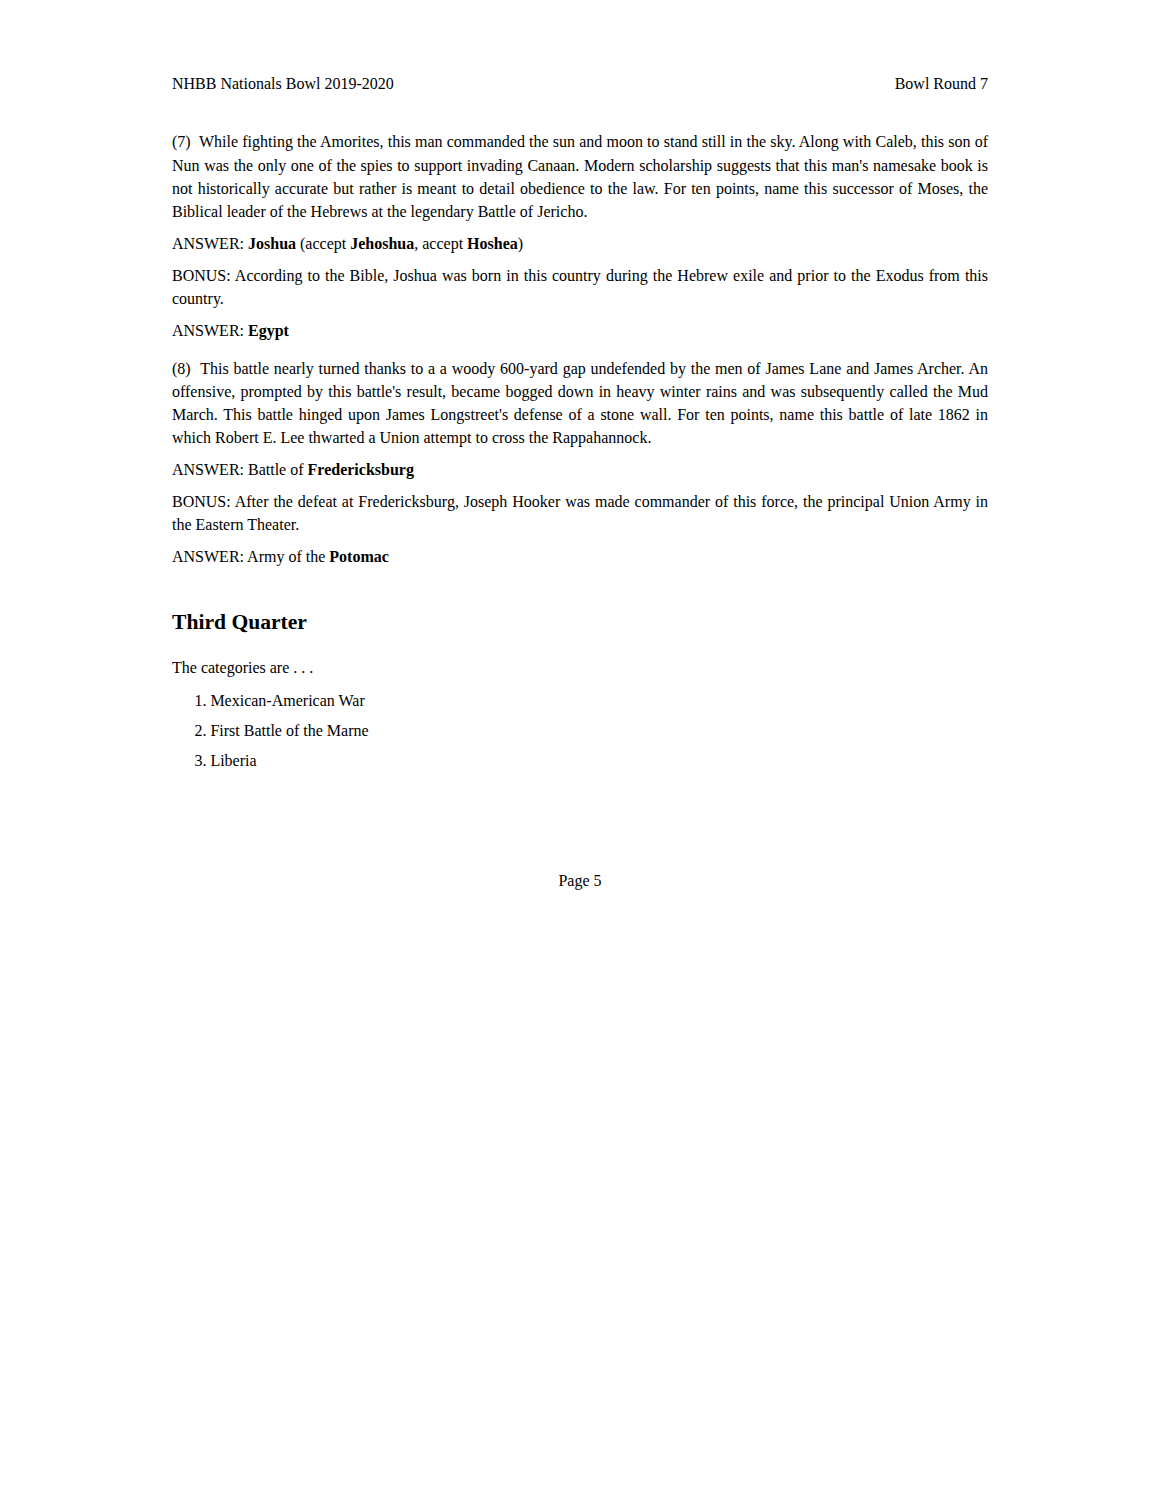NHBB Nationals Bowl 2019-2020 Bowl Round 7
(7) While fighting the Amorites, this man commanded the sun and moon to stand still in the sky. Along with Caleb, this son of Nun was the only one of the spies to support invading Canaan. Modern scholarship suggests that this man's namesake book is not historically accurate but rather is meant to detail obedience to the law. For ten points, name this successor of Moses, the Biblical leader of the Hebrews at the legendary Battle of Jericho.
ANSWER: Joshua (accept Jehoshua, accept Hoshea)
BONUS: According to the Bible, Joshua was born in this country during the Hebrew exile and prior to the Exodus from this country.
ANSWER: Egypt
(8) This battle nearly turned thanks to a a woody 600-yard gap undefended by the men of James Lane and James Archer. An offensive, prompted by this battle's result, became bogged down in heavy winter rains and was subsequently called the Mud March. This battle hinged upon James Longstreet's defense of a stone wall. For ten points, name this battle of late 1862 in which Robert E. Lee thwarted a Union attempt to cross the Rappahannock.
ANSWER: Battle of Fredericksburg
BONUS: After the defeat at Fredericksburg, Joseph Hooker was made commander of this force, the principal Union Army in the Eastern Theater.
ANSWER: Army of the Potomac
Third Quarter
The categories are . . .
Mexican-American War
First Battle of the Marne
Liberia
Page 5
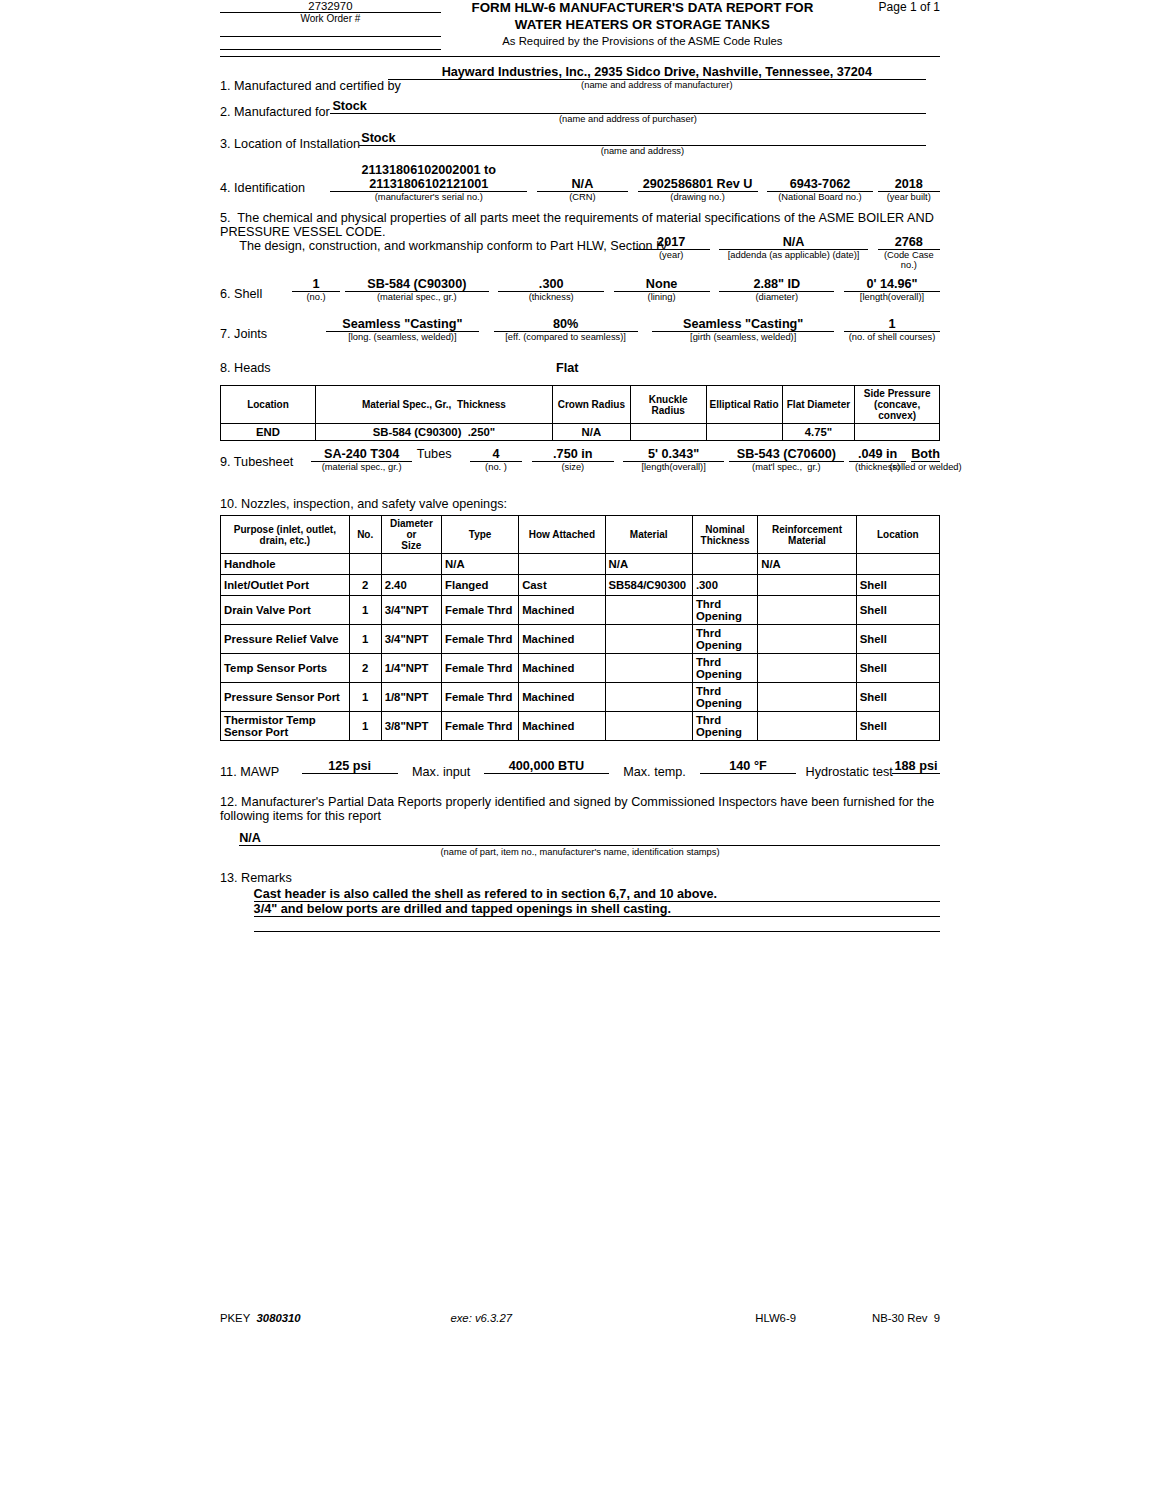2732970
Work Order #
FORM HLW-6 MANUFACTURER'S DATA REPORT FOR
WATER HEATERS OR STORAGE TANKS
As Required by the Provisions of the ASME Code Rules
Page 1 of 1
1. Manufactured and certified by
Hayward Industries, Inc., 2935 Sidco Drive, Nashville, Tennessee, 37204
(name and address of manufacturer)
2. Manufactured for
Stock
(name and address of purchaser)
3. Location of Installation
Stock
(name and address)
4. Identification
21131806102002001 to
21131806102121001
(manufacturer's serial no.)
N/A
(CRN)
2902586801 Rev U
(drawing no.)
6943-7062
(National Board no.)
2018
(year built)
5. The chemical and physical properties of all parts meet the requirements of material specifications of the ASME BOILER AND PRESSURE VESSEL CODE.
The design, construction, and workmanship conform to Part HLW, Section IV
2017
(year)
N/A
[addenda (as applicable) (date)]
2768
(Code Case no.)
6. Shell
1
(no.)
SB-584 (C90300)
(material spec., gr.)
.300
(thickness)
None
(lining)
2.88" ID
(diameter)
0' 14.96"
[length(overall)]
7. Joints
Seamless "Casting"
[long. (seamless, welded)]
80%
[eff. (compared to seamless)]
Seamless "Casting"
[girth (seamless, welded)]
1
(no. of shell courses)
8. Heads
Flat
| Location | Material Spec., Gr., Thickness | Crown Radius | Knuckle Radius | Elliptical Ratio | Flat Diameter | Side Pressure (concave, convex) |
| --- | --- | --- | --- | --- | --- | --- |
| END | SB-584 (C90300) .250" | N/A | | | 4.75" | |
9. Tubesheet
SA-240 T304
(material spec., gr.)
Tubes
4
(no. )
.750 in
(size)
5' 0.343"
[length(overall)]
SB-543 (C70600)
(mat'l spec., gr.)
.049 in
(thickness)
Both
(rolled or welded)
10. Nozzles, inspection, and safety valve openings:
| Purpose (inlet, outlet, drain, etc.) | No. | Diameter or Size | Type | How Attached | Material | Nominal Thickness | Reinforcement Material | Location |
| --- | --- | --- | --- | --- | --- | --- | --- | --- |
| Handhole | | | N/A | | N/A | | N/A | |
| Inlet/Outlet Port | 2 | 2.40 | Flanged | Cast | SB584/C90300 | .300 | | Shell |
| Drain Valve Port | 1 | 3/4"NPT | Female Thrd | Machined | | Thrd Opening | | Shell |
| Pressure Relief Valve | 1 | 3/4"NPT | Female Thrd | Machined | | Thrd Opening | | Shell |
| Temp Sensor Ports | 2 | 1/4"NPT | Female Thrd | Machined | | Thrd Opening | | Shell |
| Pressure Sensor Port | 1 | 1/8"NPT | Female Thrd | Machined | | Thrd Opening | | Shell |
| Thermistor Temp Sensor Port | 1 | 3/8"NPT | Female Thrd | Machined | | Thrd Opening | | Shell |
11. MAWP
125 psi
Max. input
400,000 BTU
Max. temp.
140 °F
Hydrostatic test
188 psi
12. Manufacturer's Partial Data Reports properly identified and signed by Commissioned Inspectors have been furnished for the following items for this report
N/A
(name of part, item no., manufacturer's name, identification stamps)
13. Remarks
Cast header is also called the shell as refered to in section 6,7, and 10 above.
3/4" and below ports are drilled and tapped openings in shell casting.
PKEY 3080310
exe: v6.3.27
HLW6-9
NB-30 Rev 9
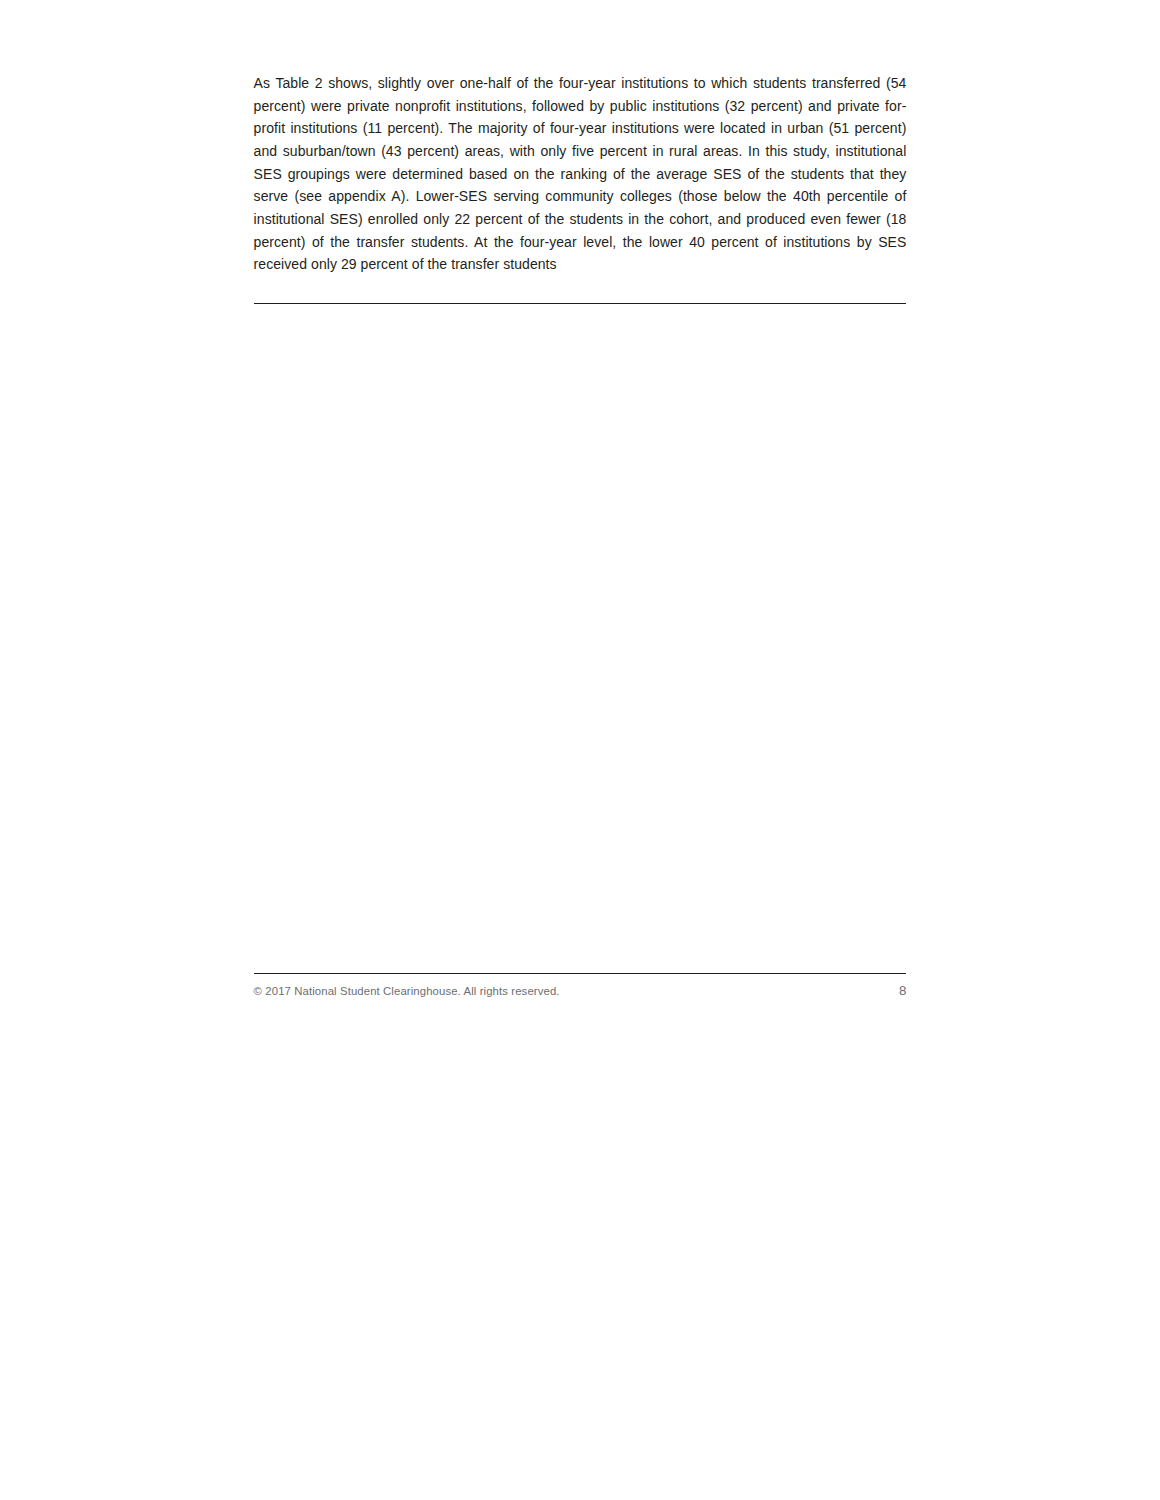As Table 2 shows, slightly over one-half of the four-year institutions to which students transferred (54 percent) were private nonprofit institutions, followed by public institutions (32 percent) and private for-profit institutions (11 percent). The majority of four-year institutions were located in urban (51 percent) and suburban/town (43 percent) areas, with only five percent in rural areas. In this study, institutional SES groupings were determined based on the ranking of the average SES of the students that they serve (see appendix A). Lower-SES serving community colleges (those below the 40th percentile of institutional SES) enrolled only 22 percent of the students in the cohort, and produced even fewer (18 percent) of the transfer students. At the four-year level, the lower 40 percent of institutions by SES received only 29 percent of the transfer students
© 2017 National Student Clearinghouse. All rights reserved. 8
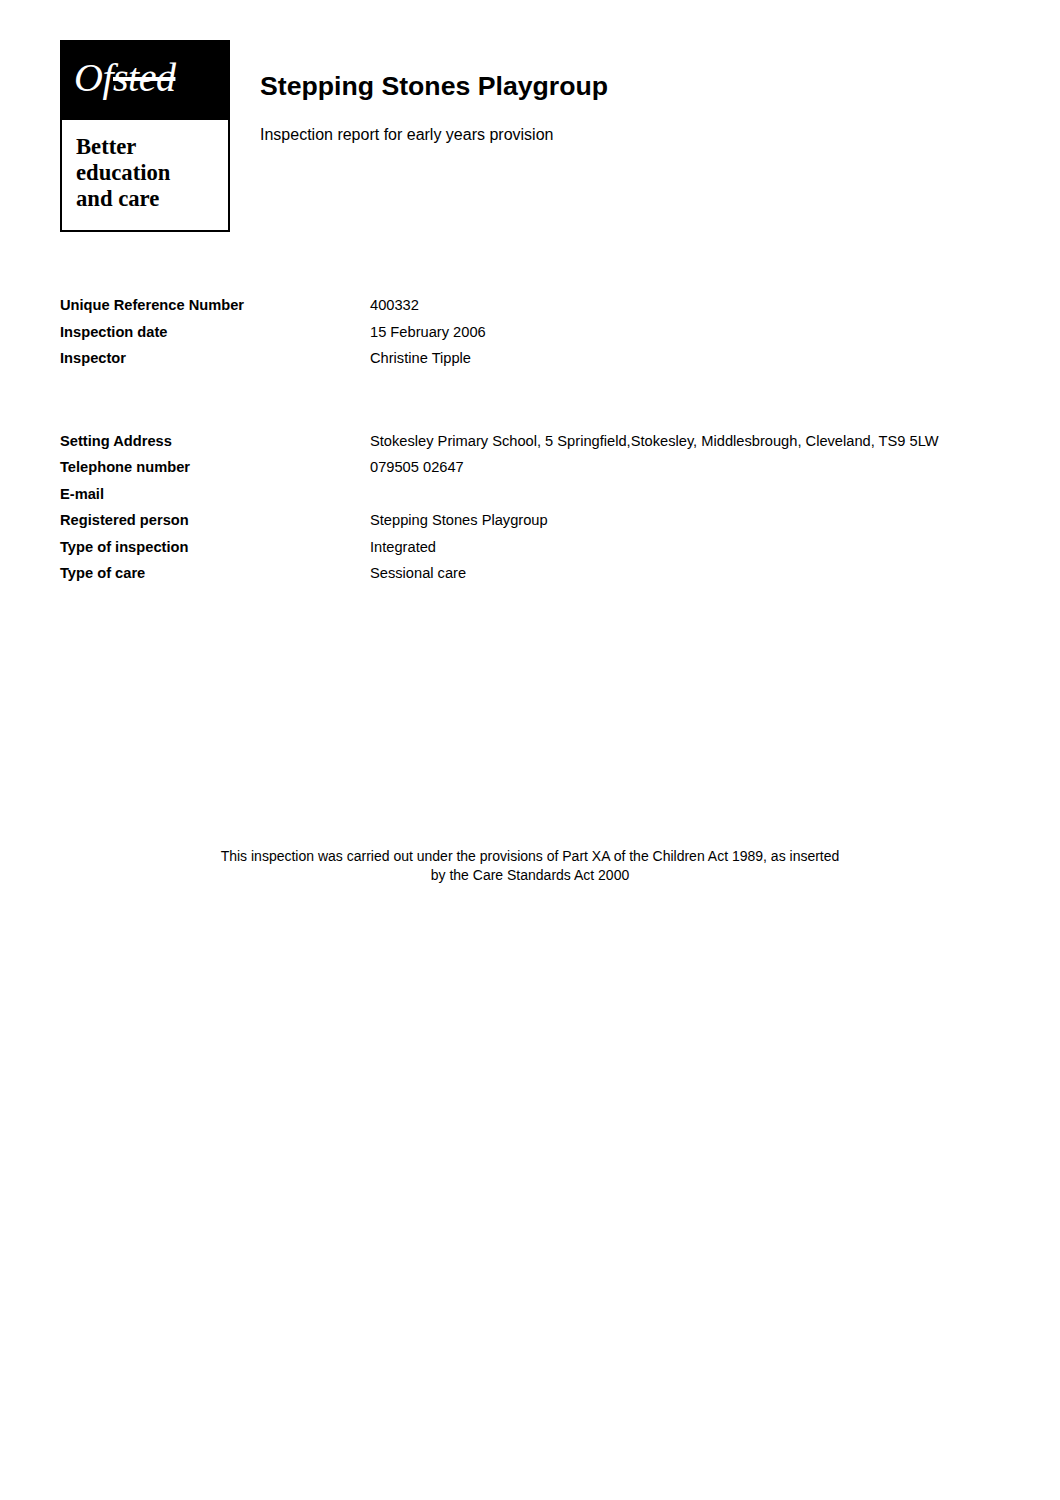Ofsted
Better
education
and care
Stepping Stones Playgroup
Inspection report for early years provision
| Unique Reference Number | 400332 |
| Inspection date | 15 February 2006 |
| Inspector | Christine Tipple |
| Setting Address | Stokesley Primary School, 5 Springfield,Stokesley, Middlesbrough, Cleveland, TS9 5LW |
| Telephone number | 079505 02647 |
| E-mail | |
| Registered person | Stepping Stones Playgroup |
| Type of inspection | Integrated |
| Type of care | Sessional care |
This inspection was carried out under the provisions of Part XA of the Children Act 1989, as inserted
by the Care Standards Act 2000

● ● ● ● ● ● ●

◆ EXERCISE DIRECTIONS ◆
Where the line holding "Cast header is" appears in the listing above, start reproducing exactly, and end with the line holding "NB-30 Rev 9".

◆ EXERCISE RESULT ◆
Cast header is also called the shell as refered to in section 6,7, and 10 above.
3/4" and below ports are drilled and tapped openings in shell casting.
PKEY 3080310
exe: v6.3.27
HLW6-9
NB-30 Rev 9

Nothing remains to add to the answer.